• [Required action]: Duplicate, word for word, the part of the passage on the Swedish drama series 30 Degrees in February starting with "It was part" and going on through "beginning in Thailand.".

• [Quoted passage]:
30 Degrees in February () is a Swedish drama series produced for television, airing originally on the SVT network and distributed internationally on Netflix. The series was created by Anders Weidemann and produced by Håkan Hammarén at Fundament Film. The first season debuted on February 6, 2012 and the second season premiered on February 1, 2016 and was produced by Anagram in co-production with SVT and Film i Vast.

The series depicts the lives of various Swedish citizens who move to Thailand. The series was filmed on location in and around Phuket, with additional scenes filmed in Sweden. The series airs primarily in Swedish, with some scenes in English and Thai.

It was part of a feature at the 2016 Gothenburg Film Festival to highlight the increasing popularity of Scandinavian television series abroad. The first season won Swedish television awards (Kristallen) in 2012, including for best drama series. It also received an International Emmy Award nomination in 2013 in the Best Actress category, for Lotta Tejle, who plays Majlis.

Plot

Season 1 
The series weaves three separate stories of Swedes who embark on a new beginning in Thailand.

Kajsa (Maria Lundqvist) is a divorced workaholic who suffers a stroke and decides to move to Thailand with her daughters Joy and Wilda. They travel to a hotel on a remote beach where they had visited on holiday. Once they find it to be closed, Kajsa decide to buy it, but clashes with Chan the former owner who wants it back, while her daughter Joy falls in love with Chan's son Pong.

Majlis (Lotta Tejle) visits Thailand with her grumpy and verbally abusive wheelchair user husband, Bengt (Kjell Bergqvist). Although Majlis is enchanted by the place and wants to stay, her husband wants to leave.

• [Information given]:
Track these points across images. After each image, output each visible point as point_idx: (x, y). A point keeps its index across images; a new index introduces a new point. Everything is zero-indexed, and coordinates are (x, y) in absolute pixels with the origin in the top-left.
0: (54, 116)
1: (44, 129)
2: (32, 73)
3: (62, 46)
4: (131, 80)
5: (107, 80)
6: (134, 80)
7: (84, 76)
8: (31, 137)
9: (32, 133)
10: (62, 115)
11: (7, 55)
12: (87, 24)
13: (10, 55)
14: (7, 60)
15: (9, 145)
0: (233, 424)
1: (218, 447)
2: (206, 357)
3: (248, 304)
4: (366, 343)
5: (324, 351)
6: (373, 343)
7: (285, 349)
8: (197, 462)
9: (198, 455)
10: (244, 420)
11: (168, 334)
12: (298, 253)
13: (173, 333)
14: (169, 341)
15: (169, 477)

--

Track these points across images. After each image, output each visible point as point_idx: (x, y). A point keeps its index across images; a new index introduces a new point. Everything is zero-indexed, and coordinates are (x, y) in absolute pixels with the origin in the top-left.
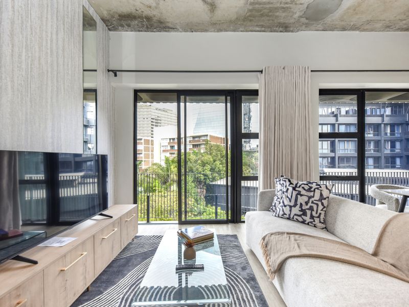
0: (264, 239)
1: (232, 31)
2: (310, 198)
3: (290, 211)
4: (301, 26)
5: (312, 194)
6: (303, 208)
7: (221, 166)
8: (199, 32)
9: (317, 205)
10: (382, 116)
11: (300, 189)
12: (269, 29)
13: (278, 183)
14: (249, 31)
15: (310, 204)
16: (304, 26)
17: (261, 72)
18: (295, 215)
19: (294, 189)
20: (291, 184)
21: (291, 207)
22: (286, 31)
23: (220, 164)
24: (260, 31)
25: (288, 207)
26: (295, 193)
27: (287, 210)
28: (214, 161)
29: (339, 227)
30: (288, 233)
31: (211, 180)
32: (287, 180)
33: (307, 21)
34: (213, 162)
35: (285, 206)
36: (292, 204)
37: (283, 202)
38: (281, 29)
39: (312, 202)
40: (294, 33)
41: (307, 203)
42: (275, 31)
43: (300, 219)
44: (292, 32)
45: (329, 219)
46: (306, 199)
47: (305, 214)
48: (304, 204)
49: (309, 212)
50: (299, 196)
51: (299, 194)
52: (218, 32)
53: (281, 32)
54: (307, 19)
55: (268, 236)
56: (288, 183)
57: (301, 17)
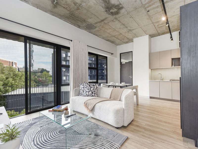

• [Result of the task]:
It was part of a feature at the 2016 Gothenburg Film Festival to highlight the increasing popularity of Scandinavian television series abroad. The first season won Swedish television awards (Kristallen) in 2012, including for best drama series. It also received an International Emmy Award nomination in 2013 in the Best Actress category, for Lotta Tejle, who plays Majlis.

Plot

Season 1 
The series weaves three separate stories of Swedes who embark on a new beginning in Thailand.